Tarea
Imprime el fragmento del texto sobre Álava y Wellington que va de "La segunda manifestación" a "una amistad inquebrantable.", ambos incluidos.

Texto proporcionado
<<<<
La segunda manifestación se reflejó en las enseñanzas que Wellington extrajo de sus campañas en España. Ya se había forjado un nombre en la India pero su camino hacia la gloria discurrió por los campos portugueses y, sobre todo, españoles. En este aprendizaje de la batalla del débil contra el fuerte (el ejército británico siempre fue pequeño), uno de sus interlocutores privilegiados fue Álava como representante ante su cuartel general de las armas españolas. En las batallas de la península entre Wellington y Ávila se forjó una amistad inquebrantable.

La tercera manifestación derivó del hecho que Álava, como embajador ante la corte holandesa, no tardó un minuto en echar su cuarto a espadas tan pronto como Wellington apareció en Bruselas. Durante la batalla de Waterloo el general español le sirvió prácticamente como una especie de jefe de estado mayor.

Desde el punto de vista español, y aunque parezca mentira, esta última manifestación tuvo consecuencias muy afortunadas. Ávila pasó a ser embajador en París ante la restaurada monarquía. Su talento natural y sus conexiones británicas compensaron en cierto grado el desastre diplomático sin paliativos que para España supuso enviar un inútil como representante en el congreso de Viena que debía organizar la Europa postnapoleónica.

Por razones largas de explicar aquí, uno de los países que más habían contribuído al desgaste de Napoleón se quedó prácticamente en mantillas a la hora de obtener frutos de la victoria. Pasemos en silencio uno de los episodios más vergonzosos de la historia de la diplomacia española.

Álava salvó el honor. Recuperó parte de los tesoros artísticos españoles robados por los franceses y jugó hábilmente su relación con Wellington, con lo que se aseguró que una parte de las indemnizaciones pactadas por Francia con sus vencedores se destinara a España. De no haber sido por él, y si el peor rey español que fue Fernando VII hubiese tenido como representante en París a alguno parecido al que tuvo en Viena, la debacle hubiera sido total.

A Álava le aguardaban horas sombrías. Tras el hundimiento del trienio liberal hubo de huir, vía Gibraltar, a Inglaterra. Wellington le acogió prácticamente como a alguien de la familia. Fue embajador en Londres y, andando el tiempo, de nuevo en París. Sus aportaciones fueron notables aunque no logró evitar una cierta deriva francesa a favor de los carlistas en la primera guerra contra estos. Los británicos siempre fueron generosos con él. Álava es probablemente el único español que ha sido condecorado con una de las más ansiadas distinciones inglesas: la gran cruz de la Orden del Baño, casi al nivel de la Orden de la Jarretera.

Para los españoles actuales Ávila no es un nombre conocido, salvo en Vitoria, su ciudad natal. Un autor muy empapado en las mores de la Europa de aquellos años, Ildefonso Arenas, ha escrito una novela con el sugestivo título «Álava en Waterloo» que presenta un cuadro magnífico del trasfondo del Congreso de Viena y de las intrigas que desató en París el regreso de Napoleón desde Elba, la fracasada campaña de Bélgica y las consecuencias inmediatas de la batalla de Waterloo.
>>>>
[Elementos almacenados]
<<<<
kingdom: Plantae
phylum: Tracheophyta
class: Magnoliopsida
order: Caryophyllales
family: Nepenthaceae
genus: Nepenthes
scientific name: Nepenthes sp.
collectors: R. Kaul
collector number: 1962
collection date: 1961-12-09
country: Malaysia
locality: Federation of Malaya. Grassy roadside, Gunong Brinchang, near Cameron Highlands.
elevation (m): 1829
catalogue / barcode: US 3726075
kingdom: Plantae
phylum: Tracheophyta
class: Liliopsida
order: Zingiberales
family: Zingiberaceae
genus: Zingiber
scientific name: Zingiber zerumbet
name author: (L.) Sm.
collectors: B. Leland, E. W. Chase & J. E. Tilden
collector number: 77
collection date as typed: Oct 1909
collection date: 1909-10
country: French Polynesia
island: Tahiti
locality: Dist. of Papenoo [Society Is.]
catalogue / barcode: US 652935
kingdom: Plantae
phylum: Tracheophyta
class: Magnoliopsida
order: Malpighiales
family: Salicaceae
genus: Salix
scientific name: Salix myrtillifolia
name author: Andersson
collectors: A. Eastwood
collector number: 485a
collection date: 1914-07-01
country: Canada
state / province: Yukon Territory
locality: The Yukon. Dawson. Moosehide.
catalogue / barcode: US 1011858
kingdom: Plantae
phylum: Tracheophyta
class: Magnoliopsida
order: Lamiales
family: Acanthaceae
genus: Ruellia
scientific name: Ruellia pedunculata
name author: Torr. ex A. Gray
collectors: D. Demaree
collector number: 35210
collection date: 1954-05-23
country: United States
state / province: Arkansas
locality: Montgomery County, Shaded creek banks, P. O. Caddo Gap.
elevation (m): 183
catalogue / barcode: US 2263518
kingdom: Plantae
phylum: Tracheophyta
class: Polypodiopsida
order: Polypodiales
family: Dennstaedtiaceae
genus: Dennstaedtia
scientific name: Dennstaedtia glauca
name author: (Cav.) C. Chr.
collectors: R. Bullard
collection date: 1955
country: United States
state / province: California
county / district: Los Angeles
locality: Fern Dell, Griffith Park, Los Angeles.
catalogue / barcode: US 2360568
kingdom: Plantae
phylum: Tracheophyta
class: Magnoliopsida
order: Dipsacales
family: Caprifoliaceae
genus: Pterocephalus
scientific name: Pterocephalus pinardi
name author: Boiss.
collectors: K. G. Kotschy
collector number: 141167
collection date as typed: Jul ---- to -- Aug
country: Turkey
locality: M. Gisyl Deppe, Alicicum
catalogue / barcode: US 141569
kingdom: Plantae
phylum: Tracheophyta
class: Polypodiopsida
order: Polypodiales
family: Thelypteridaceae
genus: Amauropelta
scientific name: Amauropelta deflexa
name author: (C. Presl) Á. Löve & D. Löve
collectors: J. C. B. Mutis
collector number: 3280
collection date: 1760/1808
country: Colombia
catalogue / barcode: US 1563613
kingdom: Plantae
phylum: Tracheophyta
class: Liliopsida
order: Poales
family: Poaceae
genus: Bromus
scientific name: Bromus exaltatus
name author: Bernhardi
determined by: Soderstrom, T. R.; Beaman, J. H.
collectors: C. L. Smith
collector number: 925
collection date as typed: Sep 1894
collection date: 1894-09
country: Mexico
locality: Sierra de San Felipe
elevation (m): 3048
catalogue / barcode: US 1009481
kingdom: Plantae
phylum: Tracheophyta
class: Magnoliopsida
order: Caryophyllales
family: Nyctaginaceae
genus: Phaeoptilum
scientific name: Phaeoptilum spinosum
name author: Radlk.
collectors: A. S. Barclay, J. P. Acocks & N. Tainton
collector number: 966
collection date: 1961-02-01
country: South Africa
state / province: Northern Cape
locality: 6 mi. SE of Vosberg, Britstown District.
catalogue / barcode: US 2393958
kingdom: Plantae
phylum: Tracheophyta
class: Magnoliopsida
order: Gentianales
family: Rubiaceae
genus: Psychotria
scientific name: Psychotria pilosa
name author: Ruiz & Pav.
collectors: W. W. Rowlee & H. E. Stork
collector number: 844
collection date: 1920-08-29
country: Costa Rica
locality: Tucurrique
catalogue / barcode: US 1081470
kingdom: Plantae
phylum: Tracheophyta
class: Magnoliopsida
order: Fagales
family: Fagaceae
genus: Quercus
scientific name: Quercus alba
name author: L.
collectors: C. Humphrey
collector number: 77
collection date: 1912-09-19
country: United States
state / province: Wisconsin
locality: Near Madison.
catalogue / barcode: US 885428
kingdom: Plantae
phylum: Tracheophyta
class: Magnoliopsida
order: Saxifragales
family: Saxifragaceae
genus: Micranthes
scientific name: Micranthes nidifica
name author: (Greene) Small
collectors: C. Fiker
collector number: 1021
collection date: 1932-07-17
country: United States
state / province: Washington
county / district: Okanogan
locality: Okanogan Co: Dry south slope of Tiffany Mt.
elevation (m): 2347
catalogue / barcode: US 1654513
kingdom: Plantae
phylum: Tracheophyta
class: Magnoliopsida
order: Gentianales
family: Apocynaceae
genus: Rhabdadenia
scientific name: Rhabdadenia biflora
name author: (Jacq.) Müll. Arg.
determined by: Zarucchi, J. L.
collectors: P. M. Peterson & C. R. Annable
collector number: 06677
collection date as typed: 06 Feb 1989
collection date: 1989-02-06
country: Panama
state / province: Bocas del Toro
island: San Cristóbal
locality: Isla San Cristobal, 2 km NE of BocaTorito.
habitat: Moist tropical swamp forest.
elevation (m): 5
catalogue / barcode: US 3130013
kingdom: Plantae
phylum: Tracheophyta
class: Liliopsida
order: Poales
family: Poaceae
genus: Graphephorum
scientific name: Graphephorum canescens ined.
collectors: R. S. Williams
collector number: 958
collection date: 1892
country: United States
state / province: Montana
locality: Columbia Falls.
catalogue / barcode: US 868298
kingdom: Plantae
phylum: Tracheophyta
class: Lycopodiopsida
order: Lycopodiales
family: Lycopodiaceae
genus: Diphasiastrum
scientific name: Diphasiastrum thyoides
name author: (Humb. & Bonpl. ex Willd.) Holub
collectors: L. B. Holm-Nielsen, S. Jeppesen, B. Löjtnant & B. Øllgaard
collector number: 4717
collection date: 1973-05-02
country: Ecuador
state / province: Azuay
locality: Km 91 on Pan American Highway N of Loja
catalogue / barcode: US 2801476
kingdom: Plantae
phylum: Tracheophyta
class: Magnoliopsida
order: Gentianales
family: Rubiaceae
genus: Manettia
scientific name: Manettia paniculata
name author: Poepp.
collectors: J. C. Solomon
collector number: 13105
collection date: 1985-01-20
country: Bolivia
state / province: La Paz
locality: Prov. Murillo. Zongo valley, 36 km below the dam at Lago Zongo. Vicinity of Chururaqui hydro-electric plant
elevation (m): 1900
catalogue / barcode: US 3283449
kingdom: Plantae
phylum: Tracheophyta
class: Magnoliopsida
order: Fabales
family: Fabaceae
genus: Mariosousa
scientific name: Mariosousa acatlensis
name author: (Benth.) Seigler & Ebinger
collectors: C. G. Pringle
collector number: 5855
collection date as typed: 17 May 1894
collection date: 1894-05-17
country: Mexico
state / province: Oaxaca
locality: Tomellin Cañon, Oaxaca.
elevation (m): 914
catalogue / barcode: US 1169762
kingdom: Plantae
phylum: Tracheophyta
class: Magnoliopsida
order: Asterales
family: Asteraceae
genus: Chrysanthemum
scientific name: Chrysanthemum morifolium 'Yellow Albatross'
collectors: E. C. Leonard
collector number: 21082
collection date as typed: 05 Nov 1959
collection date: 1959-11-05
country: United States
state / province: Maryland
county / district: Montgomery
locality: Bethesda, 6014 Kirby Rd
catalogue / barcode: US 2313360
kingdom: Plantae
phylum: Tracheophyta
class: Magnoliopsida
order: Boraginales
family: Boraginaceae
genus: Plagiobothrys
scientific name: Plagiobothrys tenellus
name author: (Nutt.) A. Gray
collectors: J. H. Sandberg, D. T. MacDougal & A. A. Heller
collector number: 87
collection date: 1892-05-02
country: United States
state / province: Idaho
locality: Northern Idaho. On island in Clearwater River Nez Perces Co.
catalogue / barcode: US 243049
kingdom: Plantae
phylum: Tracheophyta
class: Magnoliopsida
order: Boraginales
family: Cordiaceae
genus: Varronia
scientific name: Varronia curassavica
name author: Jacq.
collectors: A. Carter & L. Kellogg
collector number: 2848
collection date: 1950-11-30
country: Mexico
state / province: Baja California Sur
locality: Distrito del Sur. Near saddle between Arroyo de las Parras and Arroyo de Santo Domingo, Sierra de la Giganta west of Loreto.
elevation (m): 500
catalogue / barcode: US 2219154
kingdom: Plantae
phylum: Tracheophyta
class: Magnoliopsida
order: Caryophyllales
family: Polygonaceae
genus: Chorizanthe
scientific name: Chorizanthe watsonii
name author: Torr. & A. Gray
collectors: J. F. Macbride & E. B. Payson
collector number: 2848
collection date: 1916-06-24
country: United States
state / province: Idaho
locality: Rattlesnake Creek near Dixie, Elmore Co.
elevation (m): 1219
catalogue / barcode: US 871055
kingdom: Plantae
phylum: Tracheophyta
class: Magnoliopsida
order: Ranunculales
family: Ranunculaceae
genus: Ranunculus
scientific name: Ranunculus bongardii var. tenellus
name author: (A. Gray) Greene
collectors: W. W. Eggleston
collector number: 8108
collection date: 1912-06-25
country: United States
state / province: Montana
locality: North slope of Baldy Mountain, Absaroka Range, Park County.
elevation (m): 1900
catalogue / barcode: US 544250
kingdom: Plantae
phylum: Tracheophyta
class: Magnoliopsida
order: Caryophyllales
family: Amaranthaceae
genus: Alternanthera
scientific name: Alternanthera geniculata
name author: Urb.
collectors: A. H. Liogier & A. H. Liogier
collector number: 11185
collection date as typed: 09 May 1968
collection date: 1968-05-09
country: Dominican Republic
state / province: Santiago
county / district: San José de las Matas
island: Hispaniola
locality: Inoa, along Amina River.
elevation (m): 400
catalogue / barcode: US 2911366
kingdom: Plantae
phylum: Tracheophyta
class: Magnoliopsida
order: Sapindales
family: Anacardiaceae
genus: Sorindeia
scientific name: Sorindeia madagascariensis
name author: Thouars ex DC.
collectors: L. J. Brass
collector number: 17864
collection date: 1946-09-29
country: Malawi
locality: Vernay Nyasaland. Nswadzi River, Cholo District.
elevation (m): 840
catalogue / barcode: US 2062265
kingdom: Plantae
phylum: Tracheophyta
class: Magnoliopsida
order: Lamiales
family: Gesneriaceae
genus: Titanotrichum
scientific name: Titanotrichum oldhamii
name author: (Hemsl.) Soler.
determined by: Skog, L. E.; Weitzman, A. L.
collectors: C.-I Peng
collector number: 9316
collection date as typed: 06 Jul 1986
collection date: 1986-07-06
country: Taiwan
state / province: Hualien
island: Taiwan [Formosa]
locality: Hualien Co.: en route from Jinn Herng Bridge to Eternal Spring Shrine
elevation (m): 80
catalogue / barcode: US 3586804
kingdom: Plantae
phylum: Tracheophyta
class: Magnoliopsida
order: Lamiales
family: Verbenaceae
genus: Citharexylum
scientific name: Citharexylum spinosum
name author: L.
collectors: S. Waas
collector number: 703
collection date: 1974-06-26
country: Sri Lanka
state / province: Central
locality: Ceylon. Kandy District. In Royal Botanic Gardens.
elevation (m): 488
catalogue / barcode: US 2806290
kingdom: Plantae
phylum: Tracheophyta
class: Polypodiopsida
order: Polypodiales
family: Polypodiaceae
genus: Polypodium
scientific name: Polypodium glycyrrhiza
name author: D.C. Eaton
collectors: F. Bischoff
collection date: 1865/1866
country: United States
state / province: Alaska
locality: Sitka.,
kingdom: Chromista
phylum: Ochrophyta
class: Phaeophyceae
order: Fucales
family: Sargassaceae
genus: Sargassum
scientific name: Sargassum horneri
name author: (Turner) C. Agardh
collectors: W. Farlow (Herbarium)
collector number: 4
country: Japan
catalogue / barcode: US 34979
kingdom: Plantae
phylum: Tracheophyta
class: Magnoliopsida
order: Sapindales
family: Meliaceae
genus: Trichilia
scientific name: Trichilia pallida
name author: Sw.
>>>>
Respuesta a continuación
La segunda manifestación se reflejó en las enseñanzas que Wellington extrajo de sus campañas en España. Ya se había forjado un nombre en la India pero su camino hacia la gloria discurrió por los campos portugueses y, sobre todo, españoles. En este aprendizaje de la batalla del débil contra el fuerte (el ejército británico siempre fue pequeño), uno de sus interlocutores privilegiados fue Álava como representante ante su cuartel general de las armas españolas. En las batallas de la península entre Wellington y Ávila se forjó una amistad inquebrantable.